#### FRAGMENT DO PRZECZYTANIA:
+++
Co w tym zabawnego? To że Ty tego nie umiesz, nie znaczy że ktoś nie potrafi. Ja osobiście po odgłosie strzału mógłbym nazwać wiele rodzajów broni, bo się tym interesuję i dużo razy słyszałem różne strzały. Są ludzie o różnych zdolnościach
@ Kristofio Interesując się bez strzelania z tych różnych rodzajów broni na pewno nie czyni cię ekspertem w tej dziedzinie. Tyczy to się wszystkich tego typu hobbystów (do których i ja należę), więc jeśli nie potrafisz pochwalić się pracą w policji lub wojsku to szczerze wątpie w twoje zdolności do rozpoznania owych wystrzałów. Nagrania wystrzałów są różne i prawie nigdy nie oddają prawdziwego dźwięku. Ja strzelałem na strzelnicy z Glocka 19 i Waltera p99 i nigdy nie słyszałem podobnych dźwięków. A już na pewno ten kalkulator który nagrał sławny filmik nie miał dobrego mikrofonu.
+++
#### DANE WEJŚCIOWE:
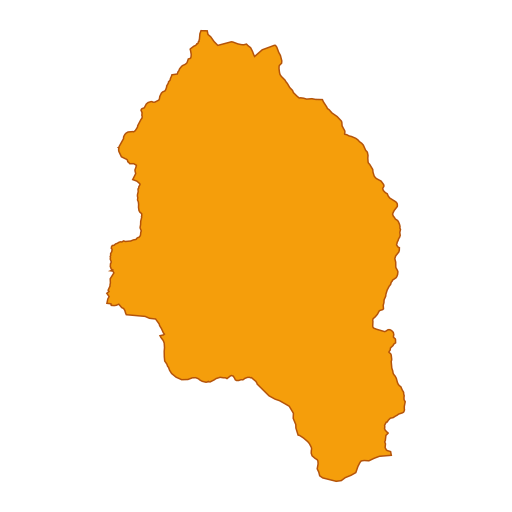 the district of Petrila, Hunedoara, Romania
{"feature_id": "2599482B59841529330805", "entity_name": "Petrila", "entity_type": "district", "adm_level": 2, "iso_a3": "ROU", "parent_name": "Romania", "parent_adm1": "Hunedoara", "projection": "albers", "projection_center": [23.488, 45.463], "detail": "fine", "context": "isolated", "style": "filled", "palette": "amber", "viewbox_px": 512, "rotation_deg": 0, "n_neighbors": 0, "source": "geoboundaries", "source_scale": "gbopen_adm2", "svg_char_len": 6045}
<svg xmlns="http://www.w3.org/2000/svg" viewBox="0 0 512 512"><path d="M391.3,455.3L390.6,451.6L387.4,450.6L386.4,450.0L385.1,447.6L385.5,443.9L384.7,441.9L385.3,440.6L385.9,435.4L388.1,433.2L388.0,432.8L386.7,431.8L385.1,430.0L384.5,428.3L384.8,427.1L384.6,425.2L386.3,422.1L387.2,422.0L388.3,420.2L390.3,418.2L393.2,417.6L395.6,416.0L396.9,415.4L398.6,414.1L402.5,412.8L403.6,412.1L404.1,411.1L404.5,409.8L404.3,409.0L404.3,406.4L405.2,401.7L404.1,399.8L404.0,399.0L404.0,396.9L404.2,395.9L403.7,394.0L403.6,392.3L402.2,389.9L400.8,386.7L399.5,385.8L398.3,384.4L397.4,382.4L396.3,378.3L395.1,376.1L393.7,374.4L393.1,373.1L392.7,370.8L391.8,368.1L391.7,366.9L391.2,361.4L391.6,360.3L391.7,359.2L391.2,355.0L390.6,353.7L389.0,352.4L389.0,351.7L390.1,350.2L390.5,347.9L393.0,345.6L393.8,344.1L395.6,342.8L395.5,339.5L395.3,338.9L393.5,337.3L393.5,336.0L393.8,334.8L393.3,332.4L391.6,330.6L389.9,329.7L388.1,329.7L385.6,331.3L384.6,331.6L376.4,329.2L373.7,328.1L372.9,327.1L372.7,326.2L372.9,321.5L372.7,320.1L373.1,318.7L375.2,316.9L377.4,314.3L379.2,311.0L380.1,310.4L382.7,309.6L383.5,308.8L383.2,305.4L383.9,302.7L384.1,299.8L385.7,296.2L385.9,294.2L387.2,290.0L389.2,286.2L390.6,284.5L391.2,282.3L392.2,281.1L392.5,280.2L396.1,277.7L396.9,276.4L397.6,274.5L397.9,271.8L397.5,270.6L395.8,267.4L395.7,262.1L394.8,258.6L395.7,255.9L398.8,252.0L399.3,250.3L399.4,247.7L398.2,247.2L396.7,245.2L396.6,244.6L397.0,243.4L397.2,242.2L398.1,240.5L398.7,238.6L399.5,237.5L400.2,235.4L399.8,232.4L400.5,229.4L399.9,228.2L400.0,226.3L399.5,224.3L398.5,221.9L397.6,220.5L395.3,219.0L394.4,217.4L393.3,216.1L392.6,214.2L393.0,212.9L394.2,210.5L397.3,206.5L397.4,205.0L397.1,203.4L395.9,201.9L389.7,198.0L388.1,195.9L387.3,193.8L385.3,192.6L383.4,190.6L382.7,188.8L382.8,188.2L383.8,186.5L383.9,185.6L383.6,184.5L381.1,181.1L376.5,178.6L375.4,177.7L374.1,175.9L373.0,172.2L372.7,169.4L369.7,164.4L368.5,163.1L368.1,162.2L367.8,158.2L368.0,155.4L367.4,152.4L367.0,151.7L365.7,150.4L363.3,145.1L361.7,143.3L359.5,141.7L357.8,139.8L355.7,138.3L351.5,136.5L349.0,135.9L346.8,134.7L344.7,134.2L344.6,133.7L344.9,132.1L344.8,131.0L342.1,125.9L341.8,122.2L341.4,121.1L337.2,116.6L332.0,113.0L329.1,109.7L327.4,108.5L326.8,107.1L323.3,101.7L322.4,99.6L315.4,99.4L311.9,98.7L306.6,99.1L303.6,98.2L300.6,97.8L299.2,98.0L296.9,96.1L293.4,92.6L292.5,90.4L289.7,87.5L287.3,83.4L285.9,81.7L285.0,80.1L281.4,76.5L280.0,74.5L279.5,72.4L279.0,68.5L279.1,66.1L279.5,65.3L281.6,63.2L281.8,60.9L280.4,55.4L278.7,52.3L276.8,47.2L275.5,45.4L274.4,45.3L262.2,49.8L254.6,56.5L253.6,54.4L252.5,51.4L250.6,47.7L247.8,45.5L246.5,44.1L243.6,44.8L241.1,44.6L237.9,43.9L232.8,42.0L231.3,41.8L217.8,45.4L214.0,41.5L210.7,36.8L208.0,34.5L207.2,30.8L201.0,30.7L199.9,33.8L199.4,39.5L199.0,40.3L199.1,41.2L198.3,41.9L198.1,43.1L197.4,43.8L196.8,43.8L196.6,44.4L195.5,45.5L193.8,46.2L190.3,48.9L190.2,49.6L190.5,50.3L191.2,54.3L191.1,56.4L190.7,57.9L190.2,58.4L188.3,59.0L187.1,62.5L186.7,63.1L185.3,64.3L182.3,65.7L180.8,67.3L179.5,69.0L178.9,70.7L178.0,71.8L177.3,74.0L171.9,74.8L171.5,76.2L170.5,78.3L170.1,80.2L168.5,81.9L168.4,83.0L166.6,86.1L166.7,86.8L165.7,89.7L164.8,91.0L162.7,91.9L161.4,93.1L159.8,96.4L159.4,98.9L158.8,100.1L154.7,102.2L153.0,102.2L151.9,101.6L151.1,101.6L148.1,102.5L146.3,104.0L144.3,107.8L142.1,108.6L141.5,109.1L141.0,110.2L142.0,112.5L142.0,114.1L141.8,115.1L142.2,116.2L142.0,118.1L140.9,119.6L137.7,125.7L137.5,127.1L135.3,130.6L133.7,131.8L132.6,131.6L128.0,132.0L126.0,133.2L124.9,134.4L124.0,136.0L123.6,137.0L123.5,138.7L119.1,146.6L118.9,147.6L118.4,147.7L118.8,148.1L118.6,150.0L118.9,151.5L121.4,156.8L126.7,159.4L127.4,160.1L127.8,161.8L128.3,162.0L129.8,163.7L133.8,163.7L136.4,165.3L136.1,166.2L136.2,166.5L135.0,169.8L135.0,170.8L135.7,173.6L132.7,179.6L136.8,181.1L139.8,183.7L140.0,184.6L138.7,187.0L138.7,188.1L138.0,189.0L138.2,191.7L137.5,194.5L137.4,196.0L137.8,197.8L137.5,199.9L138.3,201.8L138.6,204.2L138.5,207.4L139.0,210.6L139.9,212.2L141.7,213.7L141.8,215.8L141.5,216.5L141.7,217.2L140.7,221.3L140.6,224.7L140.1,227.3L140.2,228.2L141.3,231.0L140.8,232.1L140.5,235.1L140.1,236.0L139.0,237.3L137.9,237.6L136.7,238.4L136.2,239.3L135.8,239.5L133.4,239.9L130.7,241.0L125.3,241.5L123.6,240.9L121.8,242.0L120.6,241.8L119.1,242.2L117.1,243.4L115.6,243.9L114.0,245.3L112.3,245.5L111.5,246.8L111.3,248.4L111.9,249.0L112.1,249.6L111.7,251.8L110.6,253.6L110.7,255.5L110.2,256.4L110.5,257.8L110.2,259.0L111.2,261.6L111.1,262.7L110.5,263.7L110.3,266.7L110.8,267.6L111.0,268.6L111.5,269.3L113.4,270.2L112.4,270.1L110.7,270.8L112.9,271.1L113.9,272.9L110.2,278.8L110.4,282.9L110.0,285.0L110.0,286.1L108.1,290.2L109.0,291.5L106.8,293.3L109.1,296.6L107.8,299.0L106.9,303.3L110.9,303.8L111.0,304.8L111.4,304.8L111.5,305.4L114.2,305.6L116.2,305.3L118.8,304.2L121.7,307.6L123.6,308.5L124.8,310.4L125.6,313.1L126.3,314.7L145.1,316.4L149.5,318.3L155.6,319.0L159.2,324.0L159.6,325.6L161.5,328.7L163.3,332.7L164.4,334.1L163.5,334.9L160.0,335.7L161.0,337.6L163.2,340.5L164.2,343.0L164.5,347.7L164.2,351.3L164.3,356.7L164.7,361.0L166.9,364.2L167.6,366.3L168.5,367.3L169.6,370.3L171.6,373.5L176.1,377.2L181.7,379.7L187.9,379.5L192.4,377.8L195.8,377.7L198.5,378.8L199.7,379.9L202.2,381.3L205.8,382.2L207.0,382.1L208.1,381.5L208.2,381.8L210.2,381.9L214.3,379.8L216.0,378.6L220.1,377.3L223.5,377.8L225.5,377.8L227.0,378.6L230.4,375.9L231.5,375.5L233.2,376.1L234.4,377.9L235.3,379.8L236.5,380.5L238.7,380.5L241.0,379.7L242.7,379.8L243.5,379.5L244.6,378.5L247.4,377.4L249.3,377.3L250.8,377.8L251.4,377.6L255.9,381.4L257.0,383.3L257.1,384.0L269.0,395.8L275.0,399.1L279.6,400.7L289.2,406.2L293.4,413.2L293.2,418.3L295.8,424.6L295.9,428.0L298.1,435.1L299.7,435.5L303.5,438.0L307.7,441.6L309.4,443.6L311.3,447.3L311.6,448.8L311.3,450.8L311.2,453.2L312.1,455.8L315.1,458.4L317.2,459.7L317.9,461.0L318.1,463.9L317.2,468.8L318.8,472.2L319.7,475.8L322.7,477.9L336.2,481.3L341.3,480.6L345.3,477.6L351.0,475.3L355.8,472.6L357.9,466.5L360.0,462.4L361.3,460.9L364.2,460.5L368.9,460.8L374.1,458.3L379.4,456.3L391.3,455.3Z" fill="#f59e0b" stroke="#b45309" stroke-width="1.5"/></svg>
+++
#### TREŚĆ POLECENIA:
Proszę przytoczyć dosłownie tę część fragmentu do przeczytania, która zaczyna się od słów „Co w tym zabawnego?” i kończy słowami „miał dobrego mikrofonu.”. Opieraj się wyłącznie na fragmencie do przeczytania.

#### ODPOWIEDŹ NA POLECENIE:
Co w tym zabawnego? To że Ty tego nie umiesz, nie znaczy że ktoś nie potrafi. Ja osobiście po odgłosie strzału mógłbym nazwać wiele rodzajów broni, bo się tym interesuję i dużo razy słyszałem różne strzały. Są ludzie o różnych zdolnościach
@ Kristofio Interesując się bez strzelania z tych różnych rodzajów broni na pewno nie czyni cię ekspertem w tej dziedzinie. Tyczy to się wszystkich tego typu hobbystów (do których i ja należę), więc jeśli nie potrafisz pochwalić się pracą w policji lub wojsku to szczerze wątpie w twoje zdolności do rozpoznania owych wystrzałów. Nagrania wystrzałów są różne i prawie nigdy nie oddają prawdziwego dźwięku. Ja strzelałem na strzelnicy z Glocka 19 i Waltera p99 i nigdy nie słyszałem podobnych dźwięków. A już na pewno ten kalkulator który nagrał sławny filmik nie miał dobrego mikrofonu.